Helping Cities to Turn Waste to Green Gold

Ethiopia NAMA CD planting_Bahir Dar August 2018UNDP Country Director planting trees at the NAMA project site in Bahirdar

Six cities piloting the NAMA Compost initiative in Ethiopia met in the northern town of Bahir Dar to review progress, share lessons and chart the way forward in implementing the Global Environment Facility (GEF) financed project.

The Nationally Appropriate Mitigation Action (NAMA) Compost project (2017-2022) is implemented by the Ministry of Urban Development and Housing (MoUDH) and city municipalities in partnership with UNDP in Adama, Bahir Dar, Bishoftu, Dire Dawa, Hawassa and Mekele.

Co-chairing the national steering committee meeting with UNDP, State Minister Hirut Birassa of MoUDH stressed that it was important for cities not only to grow in the size of population but in the services they provide to their citizens.

Highlighting the importance of the initiative, UNDP Resident Representative a.i. Ms. Louise Chamberlain underlined that, the NAMA Compost project in Ethiopia is a core part of a green economy because it helps create small enterprises in peri-urban areas engaged in waste management and address the multiple challenges of the urbanization. She noted that once monitored and accounted this intervention can eventually help Ethiopia to create a national carbon market that would offer sustainable financing allowing for the expansion of the project to the rest of the cities in the country.

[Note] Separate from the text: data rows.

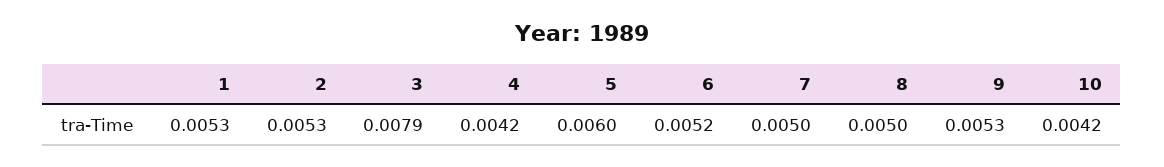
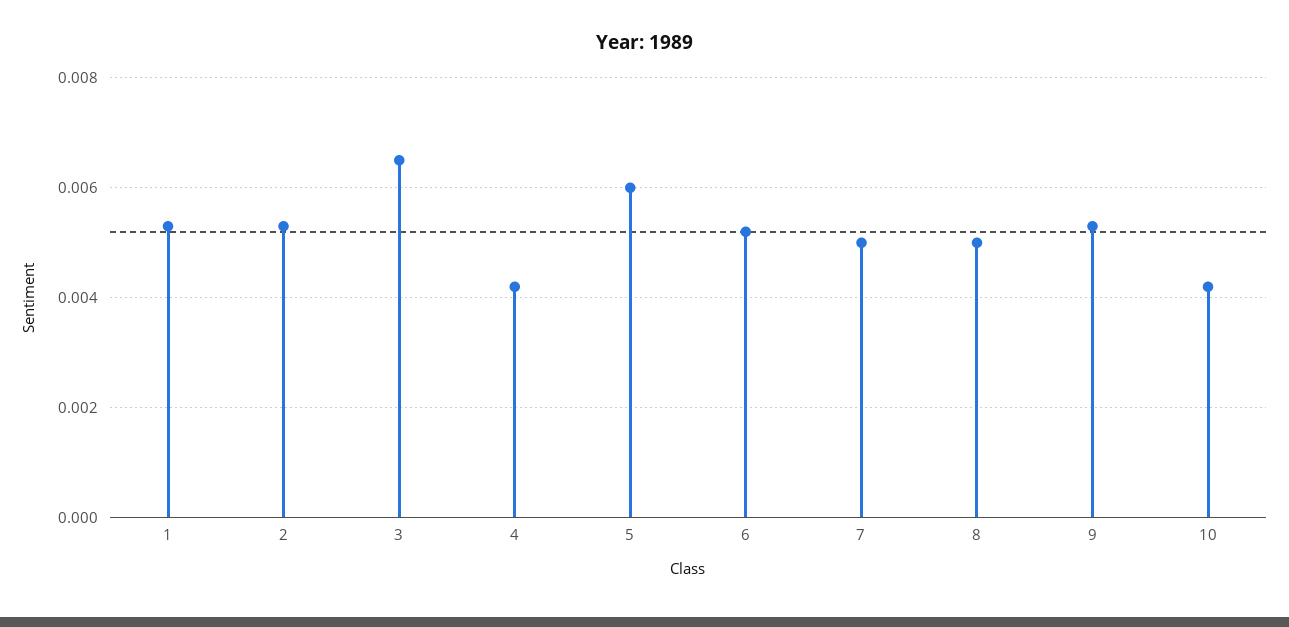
  {
    "1": 0.0053,
    "2": 0.0053,
-   "3": 0.0079,
+   "3": 0.0065,
    "4": 0.0042,
    "5": 0.006,
    "6": 0.0052,
    "7": 0.005,
    "8": 0.005,
    "9": 0.0053,
    "10": 0.0042
  }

Through this intervention, cities are supported to contribute to the reduction of Green House Gas (GHG) emission and national targets in the Growth and Transformation Plan (GTP). This is being done by putting in place an integrated solid waste management complemented by a green urban infrastructure including greening cities and planting forests in peri urban areas. The project also helps address cities to address gaps in regulatory frameworks and institutional capacity needs.

In addition to improving the quality of life in cities, investments in greening and peri-urban forests can help address threats from flash floods such as the one witnessed in recent years by Dire Dawa.

Municipalities are partnering with micro and small enterprises are being engaged by the to get involved in the collection of waste and composting. This partnership is expected to lead to the creation of at least 700 new jobs, mostly for women and youth, in each city as the market linkage is strengthened during the project period.

Etihun Alemayehu is one of the women who is already benefiting this employment opportunity by joining a cooperative with 70 members engaged in collecting waste in Bahir Dar and composting. Etihun is a single mother of two who whose eldest daughter is in her first year of university studying engineering. Before joining the cooperative Etihun was trying to make ends meet by selling homemade foods and drinks but without a regular stall she found business unpredictable. Her new job brings her a reliable income and also a sense of pride in her hands-on contribution to keep her city clean and green.

By 2022, the GHG emission reduction from this initiative is expected to be over 400,000 tons of Carbon dioxide.